Avec l'album précédent, Clean your moustache (2005), on avait pu commencer à en douter, tant il est vrai que les morceaux semblaient s'étoffer, la musique gagner en sérieux.
Avec ce Beatniks in the USSR , il n'y a plus de place pour le doute : sans renier leur univers décalé, leurs sonorités brutes, parfois agressives tant elles sont dissonantes, ni même un certain goût pour la prouesse créative aux allures provocantes de gratuité, les Snobs réussissent à donner à leur répertoire une ampleur que l'on n'osait trop espérer, où l'intéressant et l'expérimental savent faire la place à l'écoutable – au simple sens de l'agréable à écouter.

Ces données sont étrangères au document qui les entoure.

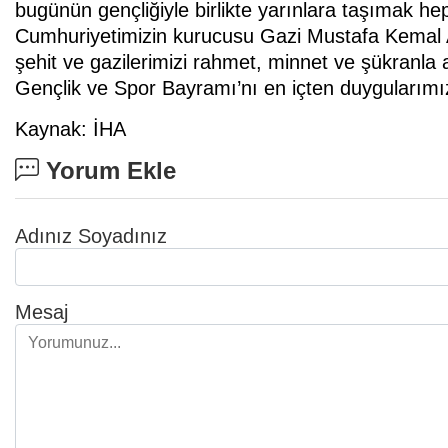
bugünün gençliğiyle birlikte yarınlara taşımak he
Cumhuriyetimizin kurucusu Gazi Mustafa Kemal A
şehit ve gazilerimizi rahmet, minnet ve şükranla 
Gençlik ve Spor Bayramı’nı en içten duygularımızl
Kaynak: İHA
Yorum Ekle
Adınız Soyadınız
Mesaj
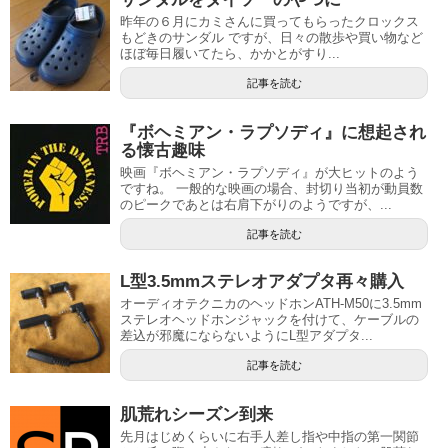
昨年の６月にカミさんに買ってもらったクロックス
もどきのサンダル ですが、日々の散歩や買い物など
ほぼ毎日履いてたら、かかとがすり...
記事を読む
『ボヘミアン・ラプソディ』に想起され
る懐古趣味
映画『ボヘミアン・ラプソディ』が大ヒットのよう
ですね。 一般的な映画の場合、封切り当初が動員数
のピークであとは右肩下がりのようですが、...
記事を読む
L型3.5mmステレオアダプタ再々購入
オーディオテクニカのヘッドホンATH-M50に3.5mm
ステレオヘッドホンジャックを付けて、ケーブルの
差込が邪魔にならないようにL型アダプタ...
記事を読む
肌荒れシーズン到来
先月はじめくらいに右手人差し指や中指の第一関節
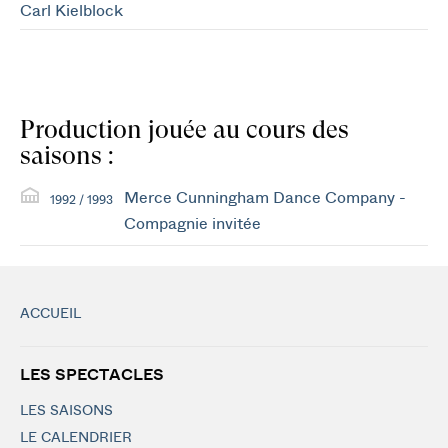
Carl Kielblock
Production jouée au cours des
saisons :
Merce Cunningham Dance Company -
1992 / 1993
Compagnie invitée
ACCUEIL
LES SPECTACLES
LES SAISONS
LE CALENDRIER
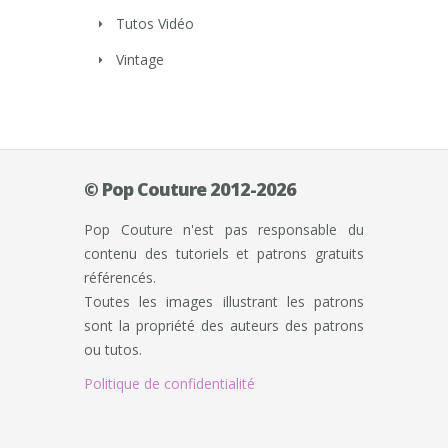
Tutos Vidéo
Vintage
© Pop Couture 2012-2026
Pop Couture n'est pas responsable du
contenu des tutoriels et patrons gratuits
référencés.
Toutes les images illustrant les patrons
sont la propriété des auteurs des patrons
ou tutos.
Politique de confidentialité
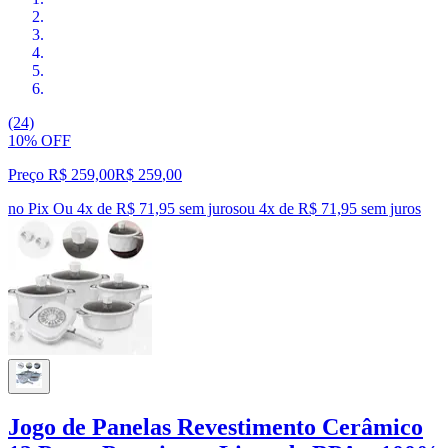
(24)
10% OFF
Preço R$ 259,00
R$
259
,
00
no Pix
Ou 4x de R$ 71,95 sem juros
ou
4
x de
R$ 71,95
sem juros
Jogo de Panelas Revestimento Cerâmico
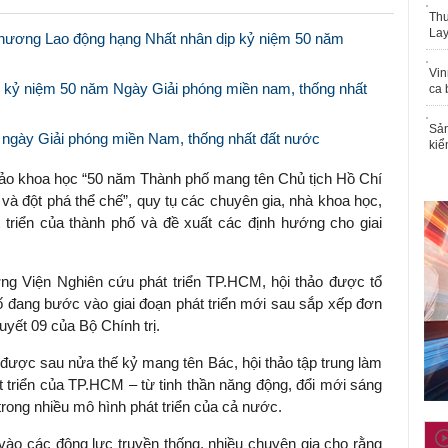
Thu
Lay
ương Lao động hạng Nhất nhân dịp kỷ niệm 50 năm
Vin
ễ kỷ niệm 50 năm Ngày Giải phóng miền nam, thống nhất
ca 
Sản
m ngày Giải phóng miền Nam, thống nhất đất nước
kiể
o khoa học “50 năm Thành phố mang tên Chủ tịch Hồ Chí
n và đột phá thể chế”, quy tụ các chuyên gia, nhà khoa học,
t triển của thành phố và đề xuất các định hướng cho giai
g Viện Nghiên cứu phát triển TP.HCM, hội thảo được tổ
hố đang bước vào giai đoạn phát triển mới sau sắp xếp đơn
uyết 09 của Bộ Chính trị.
 được sau nửa thế kỷ mang tên Bác, hội thảo tập trung làm
t triển của TP.HCM – từ tinh thần năng động, đổi mới sáng
trong nhiều mô hình phát triển của cả nước.
 vào các động lực truyền thống, nhiều chuyên gia cho rằng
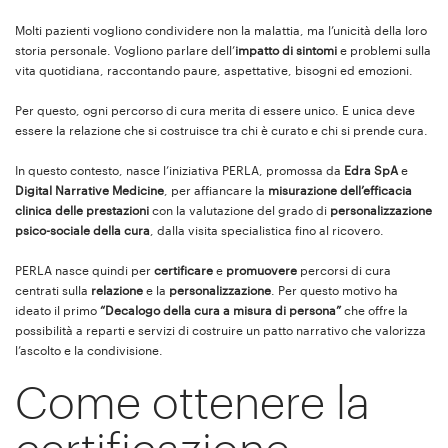
Molti pazienti vogliono condividere non la malattia, ma l’unicità della loro
storia personale. Vogliono parlare dell’
impatto di sintomi
e problemi sulla
vita quotidiana, raccontando paure, aspettative, bisogni ed emozioni.
Per questo, ogni percorso di cura merita di essere unico. E unica deve
essere la relazione che si costruisce tra chi è curato e chi si prende cura.
In questo contesto, nasce l’iniziativa PERLA, promossa da
Edra SpA
e
Digital Narrative Medicine
, per affiancare la
misurazione dell’efficacia
clinica delle prestazioni
con la valutazione del grado di
personalizzazione
psico-sociale della cura
, dalla visita specialistica fino al ricovero.
PERLA nasce quindi per
certificare
e
promuovere
percorsi di cura
centrati sulla
relazione
e la
personalizzazione
. Per questo motivo ha
ideato il primo
“Decalogo della cura a misura di persona”
che offre la
possibilità a reparti e servizi di costruire un patto narrativo che valorizza
l’ascolto e la condivisione.
Come ottenere la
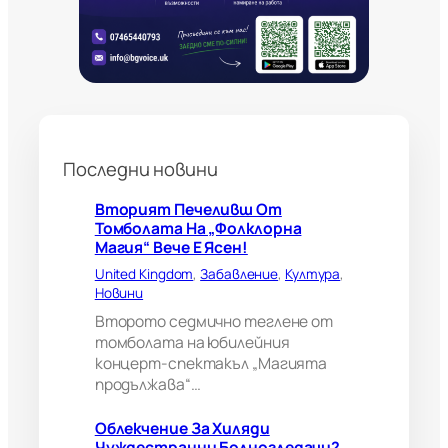
а
н
н
и
б
о
л
н
Последни новини
о
г
л
Вторият Печеливш От
е
Томболата На „Фолклорна
д
Магия“ Вече Е Ясен!
а
United Kingdom
, 
Забавление
, 
Култура
, 
ч
Новини
и
?
Второто седмично теглене от
В
томболата на юбилейния
е
концерт-спектакъл „Магията
л
продължава“…
и
к
Облекчение За Хиляди
о
Чуждестранни Болногледачи?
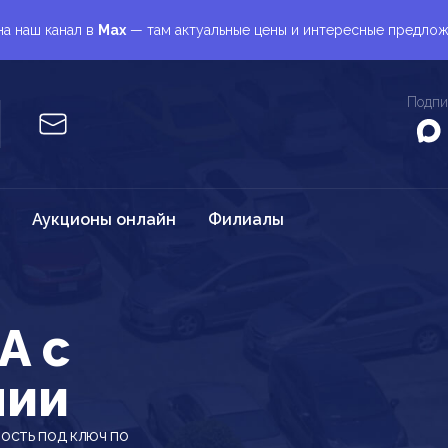
а наш канал в
Max
— там актуальные цены и интересные предло
Подпи
Аукционы онлайн
Филиалы
A c
нии
ость под ключ по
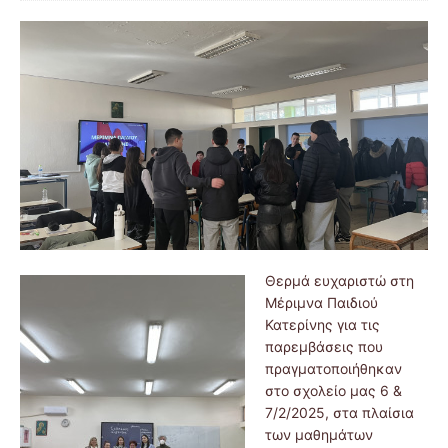
Θερμά ευχαριστώ στη
Μέριμνα Παιδιού
Κατερίνης για τις
παρεμβάσεις που
πραγματοποιήθηκαν
στο σχολείο μας 6 &
7/2/2025, στα πλαίσια
των μαθημάτων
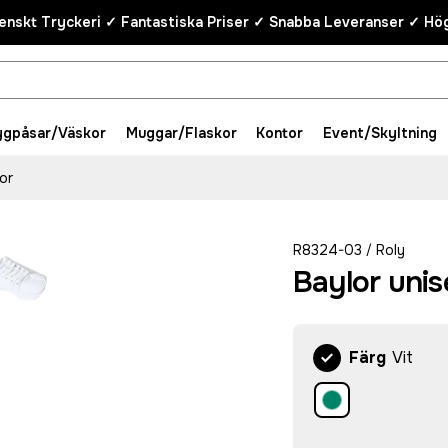
enskt Tryckeri ✓ Fantastiska Priser ✓ Snabba Leveranser ✓ Hög
ygpåsar/Väskor
Muggar/Flaskor
Kontor
Event/Skyltning
or
R8324-03
Roly
/
Baylor unis
Färg
Vit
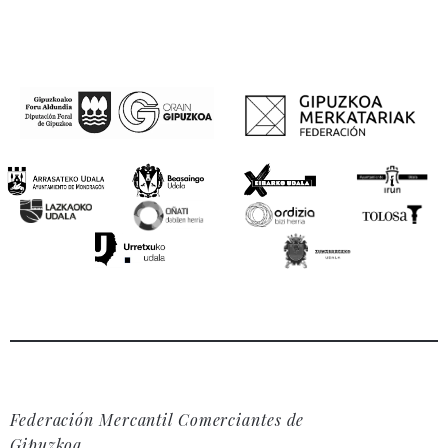
Federación Mercantil Comerciantes de
Gipuzkoa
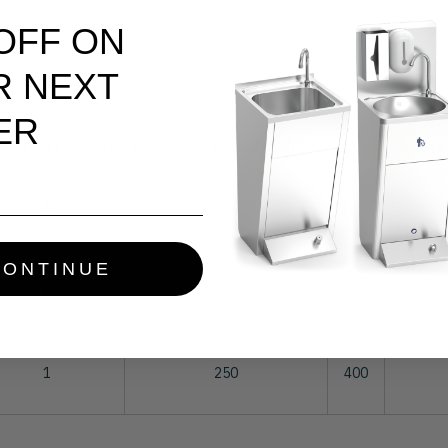
 OFF ON
R NEXT
ER
bre d'égouttoirs
Profondeur ou hauteur (mm)
l (mm)
Nombre 
1
250
500
CONTINUE
1
320
600
1
250
400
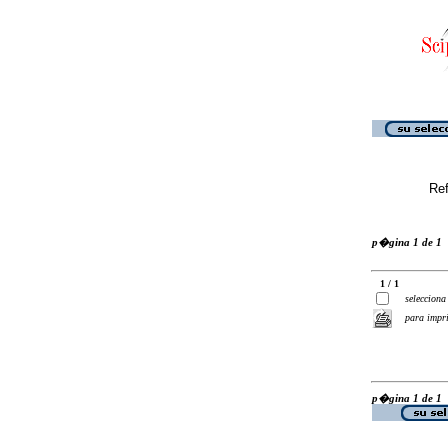
Ref
p�gina 1 de 1
1 / 1
selecciona
para impr
p�gina 1 de 1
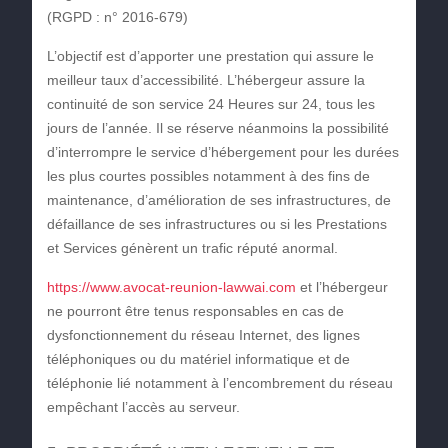
(RGPD : n° 2016-679)
L’objectif est d’apporter une prestation qui assure le
meilleur taux d’accessibilité. L’hébergeur assure la
continuité de son service 24 Heures sur 24, tous les
jours de l’année. Il se réserve néanmoins la possibilité
d’interrompre le service d’hébergement pour les durées
les plus courtes possibles notamment à des fins de
maintenance, d’amélioration de ses infrastructures, de
défaillance de ses infrastructures ou si les Prestations
et Services génèrent un trafic réputé anormal.
https://www.avocat-reunion-lawwai.com
et l’hébergeur
ne pourront être tenus responsables en cas de
dysfonctionnement du réseau Internet, des lignes
téléphoniques ou du matériel informatique et de
téléphonie lié notamment à l’encombrement du réseau
empêchant l’accès au serveur.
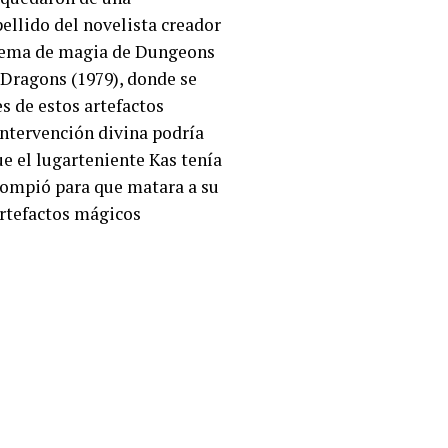
ellido del novelista creador
istema de magia de Dungeons
Dragons (1979), donde se
s de estos artefactos
intervención divina podría
e el lugarteniente Kas tenía
rompió para que matara a su
artefactos mágicos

Les plus puristes, masse indistincte de nihilistes, d'avant-gardistes de premier ordre et de même degré, de dadaïstes survivants et d'élitistes néo-grognon, ces plus puristes-là, peut-être, déploreront que les Snobs aient perdu de leur radicalité, pour flirter même, du côté de la pop music ("Antidote"). Mais si les Snobs s'acoquinent de pop, ce n'est encore que pour la distordre, la massacrer, même, en proposer une version démente, grotesque comme un cauchemar enfiévré. Que l'on songe encore au sort qu'ils font subir à leur "I want you (so)" , dont on pensera certainement qu'il aurait pu être un tube (si…), et l'on verra que si la référence aux Beatles est claire quant au titre, la filiation musicale, elle, n'est rien moins qu'assurée.
Dire que les Snobs se sont assagis serait mensonger. Il semble bien en revanche qu'après avoir expérimenté de façon forcenée, ils aient fini par trouver quelque chose, qu'ils aient dompté leur penchant naturel pour une créativité jubilatoire et débridée, le mettant au service d'une sensibilité qui trouve ainsi enfin à s'exprimer.
En témoigne le dernier titre de l'album, "Brian Jones was shot down by the KGB" . S'étirant sur près de douze minutes, cette composition instrumentale minimaliste aurait très bien pu n'être qu'un pied de nez. Loin de là, on se surprendra à la réécouter, à la repasser dans sa tête, à inventer des images, scènes de films muettes, qui pourraient l'illustrer. Sachant enfin s'apaiser sans pouffer de rire, les Snobs montrent d'eux un nouveau visage qui ne peut qu'enrichir leur propos.
Petit à petit, les Snobs grandissent. Avec toujours la générosité de la gratuité (toute leur discographie est autoproduite et téléchargeable gratuitement sur leur site), ils prennent une ampleur inattendue, plus grande à chaque opus.
Pas de rupture dans leur biographie, mais une croissance continue, en douceur, qui permet de suivre leur cheminement, avec attention, avec délectation, tant il est vrai que chaque nouveau pas de ces enfants terribles du rock indépendant français est émouvant.